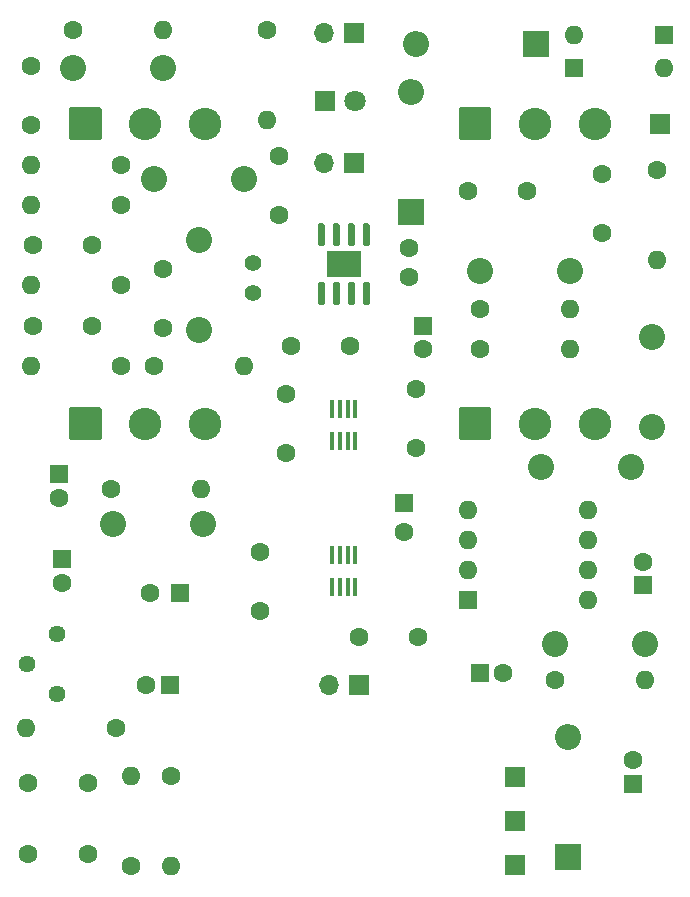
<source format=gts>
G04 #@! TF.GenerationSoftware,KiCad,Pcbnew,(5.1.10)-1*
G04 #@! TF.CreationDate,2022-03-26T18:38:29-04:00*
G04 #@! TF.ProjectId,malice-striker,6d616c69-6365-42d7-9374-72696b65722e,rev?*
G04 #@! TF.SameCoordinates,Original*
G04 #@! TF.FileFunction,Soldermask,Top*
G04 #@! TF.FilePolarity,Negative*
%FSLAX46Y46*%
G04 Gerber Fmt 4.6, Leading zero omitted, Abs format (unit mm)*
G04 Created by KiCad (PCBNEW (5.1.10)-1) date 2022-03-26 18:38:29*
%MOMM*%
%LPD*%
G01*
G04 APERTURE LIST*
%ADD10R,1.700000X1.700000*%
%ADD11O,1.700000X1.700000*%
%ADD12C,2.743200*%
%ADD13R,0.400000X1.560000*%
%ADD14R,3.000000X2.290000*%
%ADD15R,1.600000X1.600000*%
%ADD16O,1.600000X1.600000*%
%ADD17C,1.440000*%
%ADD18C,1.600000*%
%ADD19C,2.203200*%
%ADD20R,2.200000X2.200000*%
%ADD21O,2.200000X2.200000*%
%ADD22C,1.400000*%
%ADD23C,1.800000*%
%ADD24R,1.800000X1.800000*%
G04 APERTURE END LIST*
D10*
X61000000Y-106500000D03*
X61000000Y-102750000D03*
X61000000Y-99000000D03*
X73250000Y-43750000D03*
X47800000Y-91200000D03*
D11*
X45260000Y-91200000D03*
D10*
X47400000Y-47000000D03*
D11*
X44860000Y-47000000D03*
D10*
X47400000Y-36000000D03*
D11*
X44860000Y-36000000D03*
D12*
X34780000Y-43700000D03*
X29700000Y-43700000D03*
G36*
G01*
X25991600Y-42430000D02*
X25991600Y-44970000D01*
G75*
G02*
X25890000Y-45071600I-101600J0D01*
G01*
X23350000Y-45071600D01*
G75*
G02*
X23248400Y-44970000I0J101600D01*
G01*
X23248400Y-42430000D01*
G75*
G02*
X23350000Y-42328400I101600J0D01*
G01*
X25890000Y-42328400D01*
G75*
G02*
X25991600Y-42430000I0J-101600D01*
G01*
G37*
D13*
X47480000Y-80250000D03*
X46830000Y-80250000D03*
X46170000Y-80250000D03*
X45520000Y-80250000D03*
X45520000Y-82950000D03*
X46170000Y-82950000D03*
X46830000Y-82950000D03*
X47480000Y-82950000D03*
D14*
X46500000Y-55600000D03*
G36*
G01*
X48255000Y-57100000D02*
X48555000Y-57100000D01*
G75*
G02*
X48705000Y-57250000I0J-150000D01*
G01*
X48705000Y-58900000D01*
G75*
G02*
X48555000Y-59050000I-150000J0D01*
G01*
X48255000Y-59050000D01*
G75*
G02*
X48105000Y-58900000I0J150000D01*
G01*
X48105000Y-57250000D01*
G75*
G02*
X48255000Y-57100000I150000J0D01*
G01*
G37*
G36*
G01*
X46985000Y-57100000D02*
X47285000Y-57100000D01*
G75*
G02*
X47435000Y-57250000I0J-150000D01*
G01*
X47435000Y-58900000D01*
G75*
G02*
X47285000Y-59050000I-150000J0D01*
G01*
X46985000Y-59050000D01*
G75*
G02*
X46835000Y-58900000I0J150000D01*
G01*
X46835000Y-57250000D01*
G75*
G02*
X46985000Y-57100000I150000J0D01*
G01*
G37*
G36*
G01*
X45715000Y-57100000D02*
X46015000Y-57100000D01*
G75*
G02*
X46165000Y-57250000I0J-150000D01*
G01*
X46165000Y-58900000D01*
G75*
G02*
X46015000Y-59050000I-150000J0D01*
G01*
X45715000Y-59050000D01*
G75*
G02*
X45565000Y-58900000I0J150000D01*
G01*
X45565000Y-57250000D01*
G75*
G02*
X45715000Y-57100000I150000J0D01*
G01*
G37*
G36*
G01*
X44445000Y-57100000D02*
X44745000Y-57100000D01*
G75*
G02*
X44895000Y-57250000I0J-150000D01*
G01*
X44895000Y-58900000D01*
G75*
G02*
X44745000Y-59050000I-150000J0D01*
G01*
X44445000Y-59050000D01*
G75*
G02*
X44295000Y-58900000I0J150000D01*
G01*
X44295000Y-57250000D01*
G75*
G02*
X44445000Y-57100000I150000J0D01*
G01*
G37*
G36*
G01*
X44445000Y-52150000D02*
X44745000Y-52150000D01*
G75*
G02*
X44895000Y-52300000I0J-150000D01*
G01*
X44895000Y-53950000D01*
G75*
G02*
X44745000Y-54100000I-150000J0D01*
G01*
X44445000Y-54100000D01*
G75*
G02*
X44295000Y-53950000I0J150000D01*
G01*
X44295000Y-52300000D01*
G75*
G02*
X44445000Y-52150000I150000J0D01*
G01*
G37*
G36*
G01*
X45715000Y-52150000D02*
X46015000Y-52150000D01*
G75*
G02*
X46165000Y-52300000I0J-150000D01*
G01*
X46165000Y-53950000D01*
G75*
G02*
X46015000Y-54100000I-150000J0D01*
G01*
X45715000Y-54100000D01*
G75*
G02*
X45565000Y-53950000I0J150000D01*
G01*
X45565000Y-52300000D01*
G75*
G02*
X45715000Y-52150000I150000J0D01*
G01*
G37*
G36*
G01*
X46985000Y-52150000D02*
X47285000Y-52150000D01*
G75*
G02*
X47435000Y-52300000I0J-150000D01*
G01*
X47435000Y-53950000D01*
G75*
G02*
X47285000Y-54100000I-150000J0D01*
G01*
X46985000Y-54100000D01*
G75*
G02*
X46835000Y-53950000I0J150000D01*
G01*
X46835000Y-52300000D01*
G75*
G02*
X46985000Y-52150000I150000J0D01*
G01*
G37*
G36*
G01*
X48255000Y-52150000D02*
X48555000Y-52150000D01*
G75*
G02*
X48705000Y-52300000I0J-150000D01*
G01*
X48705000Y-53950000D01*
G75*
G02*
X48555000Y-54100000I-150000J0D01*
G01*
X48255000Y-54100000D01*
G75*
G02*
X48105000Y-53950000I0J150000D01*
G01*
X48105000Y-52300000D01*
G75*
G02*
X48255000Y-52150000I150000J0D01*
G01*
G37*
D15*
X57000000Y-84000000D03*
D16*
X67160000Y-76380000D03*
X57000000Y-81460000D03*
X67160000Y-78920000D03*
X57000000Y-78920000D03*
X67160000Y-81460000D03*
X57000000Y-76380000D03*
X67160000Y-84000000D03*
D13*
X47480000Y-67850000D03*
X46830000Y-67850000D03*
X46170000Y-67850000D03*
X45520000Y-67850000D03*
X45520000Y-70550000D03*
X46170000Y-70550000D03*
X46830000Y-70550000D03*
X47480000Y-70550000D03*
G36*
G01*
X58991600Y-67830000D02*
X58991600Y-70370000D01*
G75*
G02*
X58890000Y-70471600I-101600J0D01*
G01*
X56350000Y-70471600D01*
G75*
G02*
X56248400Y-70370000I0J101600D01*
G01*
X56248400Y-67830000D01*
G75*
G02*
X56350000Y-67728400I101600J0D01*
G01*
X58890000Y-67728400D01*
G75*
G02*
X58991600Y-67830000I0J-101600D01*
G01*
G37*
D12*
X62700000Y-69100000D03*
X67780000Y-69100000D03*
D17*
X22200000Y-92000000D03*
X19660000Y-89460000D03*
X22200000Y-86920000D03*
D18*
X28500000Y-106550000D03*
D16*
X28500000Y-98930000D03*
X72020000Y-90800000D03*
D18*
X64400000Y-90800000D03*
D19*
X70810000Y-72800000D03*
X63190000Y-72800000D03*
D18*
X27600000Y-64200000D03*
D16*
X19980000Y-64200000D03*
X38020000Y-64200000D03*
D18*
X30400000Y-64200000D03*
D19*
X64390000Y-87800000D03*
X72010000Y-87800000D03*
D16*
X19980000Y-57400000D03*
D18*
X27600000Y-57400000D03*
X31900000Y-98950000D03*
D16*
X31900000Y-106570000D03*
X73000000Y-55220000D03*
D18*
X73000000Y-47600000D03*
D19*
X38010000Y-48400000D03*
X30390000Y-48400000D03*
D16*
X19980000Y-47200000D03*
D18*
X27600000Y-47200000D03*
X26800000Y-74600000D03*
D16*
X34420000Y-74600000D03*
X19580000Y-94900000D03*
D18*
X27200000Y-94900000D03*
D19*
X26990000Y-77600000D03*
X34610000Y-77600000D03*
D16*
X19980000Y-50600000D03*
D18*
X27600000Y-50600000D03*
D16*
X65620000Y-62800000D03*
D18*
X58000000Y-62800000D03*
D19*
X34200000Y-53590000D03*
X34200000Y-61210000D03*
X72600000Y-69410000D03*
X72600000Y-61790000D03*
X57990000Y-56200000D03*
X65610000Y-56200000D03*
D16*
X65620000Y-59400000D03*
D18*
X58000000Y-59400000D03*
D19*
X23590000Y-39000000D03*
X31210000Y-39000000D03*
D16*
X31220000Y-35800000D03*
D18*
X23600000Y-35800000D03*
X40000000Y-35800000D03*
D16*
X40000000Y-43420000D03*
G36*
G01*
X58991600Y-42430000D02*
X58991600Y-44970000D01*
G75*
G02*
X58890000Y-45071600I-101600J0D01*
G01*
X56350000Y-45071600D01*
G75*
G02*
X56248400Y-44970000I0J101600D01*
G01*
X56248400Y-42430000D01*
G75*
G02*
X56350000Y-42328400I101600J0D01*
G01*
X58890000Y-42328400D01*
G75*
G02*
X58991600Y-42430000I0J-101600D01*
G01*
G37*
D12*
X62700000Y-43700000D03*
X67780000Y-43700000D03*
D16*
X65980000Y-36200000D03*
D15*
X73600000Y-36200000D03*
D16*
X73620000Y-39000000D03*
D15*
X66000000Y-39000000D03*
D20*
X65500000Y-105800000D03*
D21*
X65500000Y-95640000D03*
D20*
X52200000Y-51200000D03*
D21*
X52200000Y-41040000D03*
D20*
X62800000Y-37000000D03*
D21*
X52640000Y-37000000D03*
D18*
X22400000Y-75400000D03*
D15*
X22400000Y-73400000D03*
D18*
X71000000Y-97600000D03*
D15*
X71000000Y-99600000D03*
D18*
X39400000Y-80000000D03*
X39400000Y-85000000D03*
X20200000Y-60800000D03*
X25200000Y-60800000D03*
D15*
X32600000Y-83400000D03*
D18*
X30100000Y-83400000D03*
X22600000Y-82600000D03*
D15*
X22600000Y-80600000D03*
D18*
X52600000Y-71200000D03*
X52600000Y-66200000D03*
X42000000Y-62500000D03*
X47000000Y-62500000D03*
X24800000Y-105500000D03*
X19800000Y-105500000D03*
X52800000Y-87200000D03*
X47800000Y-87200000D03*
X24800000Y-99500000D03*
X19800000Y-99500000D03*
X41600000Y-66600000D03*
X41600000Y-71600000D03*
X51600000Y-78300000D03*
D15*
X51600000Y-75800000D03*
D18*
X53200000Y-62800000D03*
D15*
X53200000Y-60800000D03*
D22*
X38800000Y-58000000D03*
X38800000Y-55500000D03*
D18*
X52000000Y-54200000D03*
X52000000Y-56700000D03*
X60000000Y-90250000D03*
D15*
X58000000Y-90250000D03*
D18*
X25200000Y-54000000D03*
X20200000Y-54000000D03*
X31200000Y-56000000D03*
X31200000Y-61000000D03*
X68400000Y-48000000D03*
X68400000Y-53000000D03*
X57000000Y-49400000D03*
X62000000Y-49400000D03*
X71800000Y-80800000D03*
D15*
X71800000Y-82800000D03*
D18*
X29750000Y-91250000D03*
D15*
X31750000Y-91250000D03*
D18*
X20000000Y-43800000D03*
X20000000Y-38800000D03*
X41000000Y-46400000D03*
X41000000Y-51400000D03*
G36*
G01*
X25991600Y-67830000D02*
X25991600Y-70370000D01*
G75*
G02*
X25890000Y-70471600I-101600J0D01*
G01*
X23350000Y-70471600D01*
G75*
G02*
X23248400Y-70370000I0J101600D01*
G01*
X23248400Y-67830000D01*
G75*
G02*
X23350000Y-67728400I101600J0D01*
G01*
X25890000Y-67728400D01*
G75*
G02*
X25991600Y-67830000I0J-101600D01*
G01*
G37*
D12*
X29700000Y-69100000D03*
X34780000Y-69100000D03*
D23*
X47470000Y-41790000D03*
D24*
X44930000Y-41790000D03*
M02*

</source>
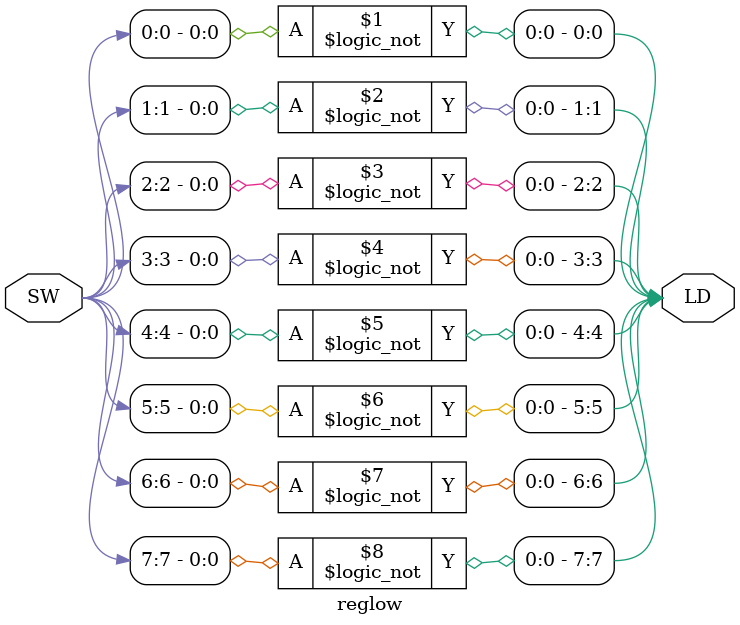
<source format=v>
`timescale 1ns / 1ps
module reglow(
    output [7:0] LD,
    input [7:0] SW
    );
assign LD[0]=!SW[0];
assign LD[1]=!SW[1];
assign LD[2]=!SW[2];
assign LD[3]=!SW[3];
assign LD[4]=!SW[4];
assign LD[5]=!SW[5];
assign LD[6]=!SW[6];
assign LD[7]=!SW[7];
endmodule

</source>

+++

▶ _Your instructions_:
Your answer should be all lines from the data that contain "KiCad".

▶ _Worked solution_:
G04 #@! TF.GenerationSoftware,KiCad,Pcbnew,(5.1.10)-1*
G04 Created by KiCad (PCBNEW (5.1.10)-1) date 2022-03-26 18:38:29*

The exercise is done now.